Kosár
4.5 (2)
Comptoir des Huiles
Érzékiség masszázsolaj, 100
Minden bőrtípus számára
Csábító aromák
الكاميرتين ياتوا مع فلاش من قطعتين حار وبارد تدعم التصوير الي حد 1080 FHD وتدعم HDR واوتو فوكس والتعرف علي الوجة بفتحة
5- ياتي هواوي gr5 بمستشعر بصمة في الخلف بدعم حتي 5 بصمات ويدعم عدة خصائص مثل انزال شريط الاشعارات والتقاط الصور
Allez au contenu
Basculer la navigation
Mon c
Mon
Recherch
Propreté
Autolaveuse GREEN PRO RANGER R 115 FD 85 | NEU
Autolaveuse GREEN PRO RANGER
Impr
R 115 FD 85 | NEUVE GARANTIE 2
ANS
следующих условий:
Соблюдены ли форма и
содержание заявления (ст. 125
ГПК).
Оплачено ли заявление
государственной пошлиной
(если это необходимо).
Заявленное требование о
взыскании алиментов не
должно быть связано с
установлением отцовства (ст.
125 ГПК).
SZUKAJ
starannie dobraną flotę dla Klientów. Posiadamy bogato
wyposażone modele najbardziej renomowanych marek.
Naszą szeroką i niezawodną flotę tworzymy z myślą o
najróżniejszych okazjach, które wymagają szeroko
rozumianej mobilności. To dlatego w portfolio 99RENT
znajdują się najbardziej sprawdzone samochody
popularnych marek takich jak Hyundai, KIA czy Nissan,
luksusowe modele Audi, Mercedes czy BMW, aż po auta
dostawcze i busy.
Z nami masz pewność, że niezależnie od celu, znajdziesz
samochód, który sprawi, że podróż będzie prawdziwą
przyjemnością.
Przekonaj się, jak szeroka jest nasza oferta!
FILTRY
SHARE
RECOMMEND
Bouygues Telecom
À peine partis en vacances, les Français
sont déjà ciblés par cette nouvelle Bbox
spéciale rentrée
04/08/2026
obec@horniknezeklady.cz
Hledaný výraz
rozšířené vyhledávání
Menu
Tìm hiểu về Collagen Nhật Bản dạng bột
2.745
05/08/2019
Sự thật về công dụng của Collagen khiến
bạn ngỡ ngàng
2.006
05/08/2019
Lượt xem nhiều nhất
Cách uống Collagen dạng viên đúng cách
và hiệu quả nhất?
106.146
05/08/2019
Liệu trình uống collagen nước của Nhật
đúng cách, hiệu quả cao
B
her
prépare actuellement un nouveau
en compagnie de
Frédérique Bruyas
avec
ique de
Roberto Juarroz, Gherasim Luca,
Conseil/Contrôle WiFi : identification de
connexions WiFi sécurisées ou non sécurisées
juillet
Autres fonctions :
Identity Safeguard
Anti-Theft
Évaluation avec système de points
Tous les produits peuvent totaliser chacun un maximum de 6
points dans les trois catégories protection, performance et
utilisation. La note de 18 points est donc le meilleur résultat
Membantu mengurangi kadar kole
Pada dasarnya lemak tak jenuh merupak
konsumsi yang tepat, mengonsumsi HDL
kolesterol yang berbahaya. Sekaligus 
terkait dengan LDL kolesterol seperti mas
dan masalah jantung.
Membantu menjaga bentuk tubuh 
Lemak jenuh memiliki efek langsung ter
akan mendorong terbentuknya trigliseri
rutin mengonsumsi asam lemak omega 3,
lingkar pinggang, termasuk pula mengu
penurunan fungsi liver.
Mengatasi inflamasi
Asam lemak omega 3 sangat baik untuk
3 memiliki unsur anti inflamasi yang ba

Aim of the task
Reproduce every line of the records above exactly, keeping each line's breaks and spelling unchanged.

Response for this exercise
Kosár
4.5 (2)
Comptoir des Huiles
Érzékiség masszázsolaj, 100
Minden bőrtípus számára
Csábító aromák
الكاميرتين ياتوا مع فلاش من قطعتين حار وبارد تدعم التصوير الي حد 1080 FHD وتدعم HDR واوتو فوكس والتعرف علي الوجة بفتحة
5- ياتي هواوي gr5 بمستشعر بصمة في الخلف بدعم حتي 5 بصمات ويدعم عدة خصائص مثل انزال شريط الاشعارات والتقاط الصور
Allez au contenu
Basculer la navigation
Mon c
Mon
Recherch
Propreté
Autolaveuse GREEN PRO RANGER R 115 FD 85 | NEU
Autolaveuse GREEN PRO RANGER
Impr
R 115 FD 85 | NEUVE GARANTIE 2
ANS
следующих условий:
Соблюдены ли форма и
содержание заявления (ст. 125
ГПК).
Оплачено ли заявление
государственной пошлиной
(если это необходимо).
Заявленное требование о
взыскании алиментов не
должно быть связано с
установлением отцовства (ст.
125 ГПК).
SZUKAJ
starannie dobraną flotę dla Klientów. Posiadamy bogato
wyposażone modele najbardziej renomowanych marek.
Naszą szeroką i niezawodną flotę tworzymy z myślą o
najróżniejszych okazjach, które wymagają szeroko
rozumianej mobilności. To dlatego w portfolio 99RENT
znajdują się najbardziej sprawdzone samochody
popularnych marek takich jak Hyundai, KIA czy Nissan,
luksusowe modele Audi, Mercedes czy BMW, aż po auta
dostawcze i busy.
Z nami masz pewność, że niezależnie od celu, znajdziesz
samochód, który sprawi, że podróż będzie prawdziwą
przyjemnością.
Przekonaj się, jak szeroka jest nasza oferta!
FILTRY
SHARE
RECOMMEND
Bouygues Telecom
À peine partis en vacances, les Français
sont déjà ciblés par cette nouvelle Bbox
spéciale rentrée
04/08/2026
obec@horniknezeklady.cz
Hledaný výraz
rozšířené vyhledávání
Menu
Tìm hiểu về Collagen Nhật Bản dạng bột
2.745
05/08/2019
Sự thật về công dụng của Collagen khiến
bạn ngỡ ngàng
2.006
05/08/2019
Lượt xem nhiều nhất
Cách uống Collagen dạng viên đúng cách
và hiệu quả nhất?
106.146
05/08/2019
Liệu trình uống collagen nước của Nhật
đúng cách, hiệu quả cao
B
her
prépare actuellement un nouveau
en compagnie de
Frédérique Bruyas
avec
ique de
Roberto Juarroz, Gherasim Luca,
Conseil/Contrôle WiFi : identification de
connexions WiFi sécurisées ou non sécurisées
juillet
Autres fonctions :
Identity Safeguard
Anti-Theft
Évaluation avec système de points
Tous les produits peuvent totaliser chacun un maximum de 6
points dans les trois catégories protection, performance et
utilisation. La note de 18 points est donc le meilleur résultat
Membantu mengurangi kadar kole
Pada dasarnya lemak tak jenuh merupak
konsumsi yang tepat, mengonsumsi HDL
kolesterol yang berbahaya. Sekaligus 
terkait dengan LDL kolesterol seperti mas
dan masalah jantung.
Membantu menjaga bentuk tubuh 
Lemak jenuh memiliki efek langsung ter
akan mendorong terbentuknya trigliseri
rutin mengonsumsi asam lemak omega 3,
lingkar pinggang, termasuk pula mengu
penurunan fungsi liver.
Mengatasi inflamasi
Asam lemak omega 3 sangat baik untuk
3 memiliki unsur anti inflamasi yang ba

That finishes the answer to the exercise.